Stage III: The skin now develops an open, sunken hole called a crater or ulcer. The tissue below the skin is damaged. You may be able to see body fat in the ulcer.
Stage IV: The pressure ulcer has become so deep that there is damage to the muscle and bone, and sometimes to tendons and joints.
Common areas on the body at risk of developing Bedsores
For wheelchair-bound individuals, bedsores often occur on the skin over the following sites:
- Tailbone or buttocks
- Shoulder blades and spine
- Backs of arms and legs where they rest against the chair
For bedridden individuals, bedsores may happen on:
- Back or sides of the head
- Shoulder blades
- Hip, lower back or tailbone
- Heels, ankles and skin behind the knees
Who is at risk for developing pressure injuries?
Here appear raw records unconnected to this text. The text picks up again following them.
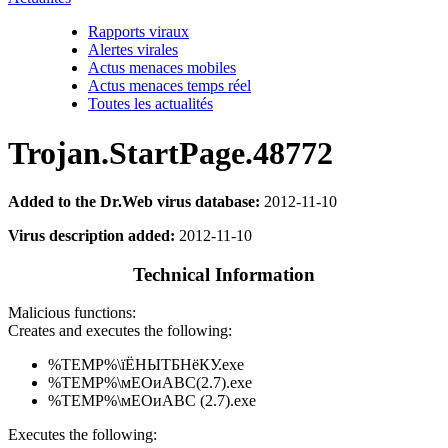
Rapports viraux
Alertes virales
Actus menaces mobiles
Actus menaces temps réel
Toutes les actualités
Trojan.StartPage.48772
Added to the Dr.Web virus database:
2012-11-10
Virus description added:
2012-11-10
Technical Information
Malicious functions:
Creates and executes the following:
%TEMP%\їЁНЫТБНёКУ.exe
%TEMP%\мЕОиABC(2.7).exe
%TEMP%\мЕОиABC (2.7).exe
Executes the following: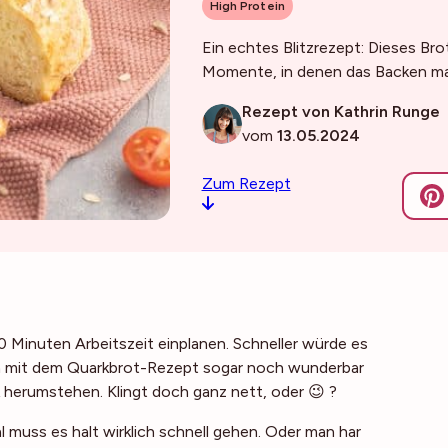
High Protein
Ein echtes Blitzrezept: Dieses Bro
Momente, in denen das Backen mal
Rezept von Kathrin Runge
vom
13.05.2024
Zum Rezept
0 Minuten Arbeitszeit einplanen. Schneller würde es
n mit dem Quarkbrot-Rezept sogar noch wunderbar
 herumstehen. Klingt doch ganz nett, oder 😉 ?
 muss es halt wirklich schnell gehen. Oder man har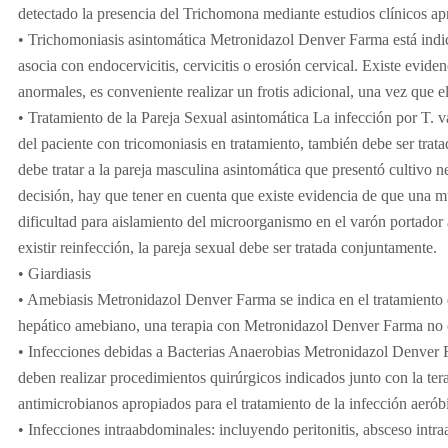
detectado la presencia del Trichomona mediante estudios clínicos ap
• Trichomoniasis asintomática Metronidazol Denver Farma está indic
asocia con endocervicitis, cervicitis o erosión cervical. Existe evide
anormales, es conveniente realizar un frotis adicional, una vez que el
• Tratamiento de la Pareja Sexual asintomática La infección por T. va
del paciente con tricomoniasis en tratamiento, también debe ser trat
debe tratar a la pareja masculina asintomática que presentó cultivo n
decisión, hay que tener en cuenta que existe evidencia de que una mu
dificultad para aislamiento del microorganismo en el varón portador a
existir reinfección, la pareja sexual debe ser tratada conjuntamente.
• Giardiasis
• Amebiasis Metronidazol Denver Farma se indica en el tratamiento d
hepático amebiano, una terapia con Metronidazol Denver Farma no ev
• Infecciones debidas a Bacterias Anaerobias Metronidazol Denver Fa
deben realizar procedimientos quirúrgicos indicados junto con la tera
antimicrobianos apropiados para el tratamiento de la infección aer
• Infecciones intraabdominales: incluyendo peritonitis, absceso intr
- People with a limited amount of mobility or a total inability to move
- Prosthetic (artificial) limb users
- People with a loss of sensation
- Poor nutrition and hydration.
- The elderly
Can bedsores be prevented?
To avoid bedsores, check the skin daily for red spots (the earliest sign of skin damage), paying special attention to bony areas. Other ways to prevent bedsores or keep existing sores from getting worse are:
- Turning and repositioning the patient every 1-2 hours on the bed
- Change position every 15-30 minutes while sitting
- Use a reclining wheelchair that can recline the body and elevate the legs
- Use pressure-relieving cushions on wheelchairs and ripple mattresses for beds
- Use foam wedges and pillows while sleeping sideways
- Keep skin clean and dry and inspect daily for signs
- Eat a healthy and balanced diet
What are the complications of bedsores?
If a bedsore is not treated properly, it can take days or even years to heal. If left untreated, there will be long-term consequences such as Cellulitis (Skin), Osteomyelitis (Bone), Bacteremia (Blood), Meningitis (Brain and Spinal Cord), and Endocarditis (Heart) are imminent. These life-threatening infections that could be fatal.
When should I call the doctor?
If you believe you are at a higher risk of developing pressure ulcers, it's best to speak with a healthcare professional. It's also essential to seek an accurate diagnosis and start formal treatment immediately if you already have a pressure ulcer—this will help avoid additional complications from occurring.